By channeling cutting-edge technology, food tech companies make vegan bacon that looks, tastes and feels like pork bacon, convincing flexitarians and carnivores alike. Crispiness, moisture, bite, and flavor are the top challenges R&D and scientific teams must overcome to win over consumers.
“It looks, cooks, and tastes just like the cruel kind”
According to Coherent Market Insights, vegan bacon is becoming increasingly popular because companies have developed healthier alternatives. The global vegan bacon market is expected to grow at a CAGR of 6.6% between 2022 and 2032, totaling around US$ 2,425.4 million by 2032.
Let’s look at the technology behind some of the most popular brands of vegan bacon.
Hooray Foods — emulsion tech
San Francisco-based Hooray Foods launched its first plant-based bacon in 2020, claiming that it rivaled the taste and texture of pork bacon but with 65% fewer calories, 75% less fat, and 40% less sodium.
To make vegan bacon, the food tech uses a trademark emulsifying technology that binds rice flour, coconut oil, tapioca starch, spices, and seasonings with encapsulated oil droplets, allowing the product to crisp and taste like conventional bacon. Its latest iteration, an improved version called the Awesomer, was named “Best Breakfast Meat Product of the Year” (beating animal products) at the 2023 Mindful Awards.
The Awesomer bacon is available at over 1,000 retail locations across the US, including Whole Foods Market, Wegman’s, Raley’s, Good Eggs, and grocery delivery services. In 2021, the brand debuted in Canada at retailers across Ontario and British Columbia, including Sobeys, Safeway, and Thrifty Foods.
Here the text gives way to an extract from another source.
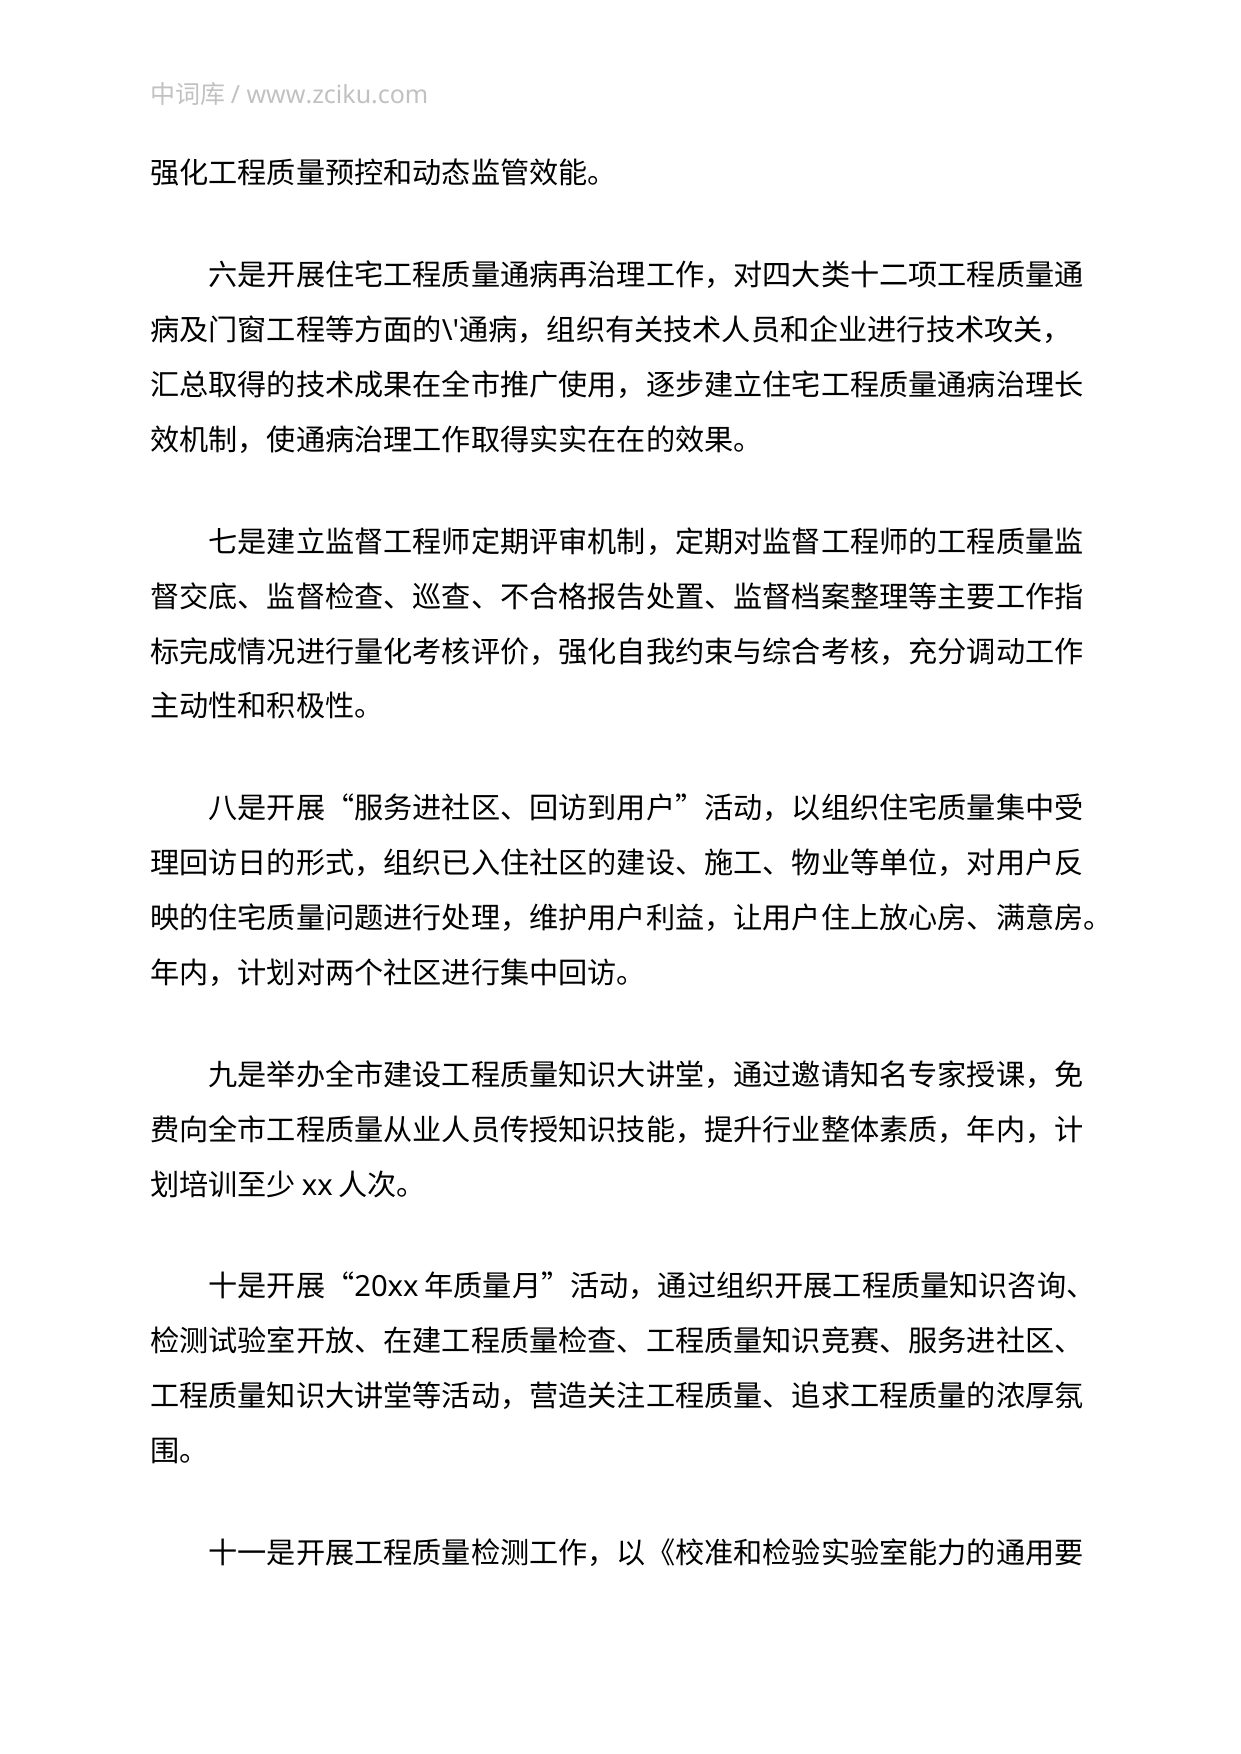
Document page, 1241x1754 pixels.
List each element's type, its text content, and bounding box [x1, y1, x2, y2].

The Vegetarian Butcher — plant & fat tissue tech
The Vegetarian Butcher has launched an improved bacon — NoBacon 2.0 — made with new plant and fat tissue technology that the company claims can deliver the texture, oil release, and translucency of animal bacon.
TVB’s tech leverages the properties of wheat, soy, and plant oils to mimic the essential characteristics of pork, such as crispiness and moisture. The fat tissue tech makes the plant-based fat strips translucent while cooking, something that was not possible before. Additionally, thanks to the new technology, the bacon has 20x more oil droplets, eliminating additional frying oils and giving customers the real bacon experience. NoBacon 2.0 launched recently in the Netherlands.
MyForest Foods — air mycelium tech
MyForest Foods leverages AirMycelium technology — a solid-state fermentation process — to grow the mycelium of fungi with woodchips instead of sugar. For optimum growth, the company recreates the characteristics of a forest while guiding the mycelium to produce its natural geometrical patterns in block-like foams. MyForest Foods’ most notable achievement is that it has unlocked how to grow these fungi root blocks at an industrial scale in vertical farms.
MyForest’s first product, MyBacon, is a block of gourmet mushroom mycelium sliced and infused with coconut oil for sizzle and beet juice for color. Each slice contains all nine essential amino acids, delivering a complete source of protein. It sounds simple, but to develop the perfect piece of mycelium bacon, the company says it spent more than two years on R&D.
Founded in New York in 2020, MyForest has raised over $55 million to date from investors including Robert Downey Jr.’s Footprint Coalition Ventures. The brand is available at 100+ retail and food service locations across New York and Massachusetts.
THIS — Fat 2.0
Last December, UK plant-based meat company THIS launched a new “more realistic” version of its carnivore-fooling plant-based bacon, called THIS Isn’t Streaky Bacon. The company uses its olive oil-based Fat 2.0 technology for a smoky flavor and meatiness, while allowing the rashers to crisp with only 17 kcal per unit.
Co-founder Andy Shovel commented: “It’s taken 2 years of cutting-edge research and development to launch this. Not to mention the 1000s of taste tests and inordinate number of grey hairs acquired. We couldn’t be happier with where we’ve landed. Our new streaky rashers can easily trick a meat-eater into thinking they’re pork bacon. They’re awesome.”
La Vie — three techs for one simple product
La Vie plant-based bacon is available in France, the UK, Switzerland, Belgium, and the Netherlands. It has become a successful brand in only two years, launching onto mainstream menus in several food service locations, including Burger King.
La Vie attributes part of its success to not releasing products until its plant-based bacon tastes equivalent to regular pork bacon. The brand’s ‘true secret’, however, lies in three technologies that make it possible to replicate pork using plant ingredients.
Plant-based fat technology makes the bacon crispy and moist. Another tech recreates “lean bacon” (so it’s healthier) without using texturing agents; a third development combines and balances leanness with fat. The result is an alternative to bacon that has seven times less saturated fat, fewer calories, fiber (something meat does not have), proteins, and no nitrites or nitrates.
La Vie Bacon won Best Vegan Bacon at the PETA Awards 2022: “It looks, cooks, and tastes just like the cruel kind,” shared PETA on social media.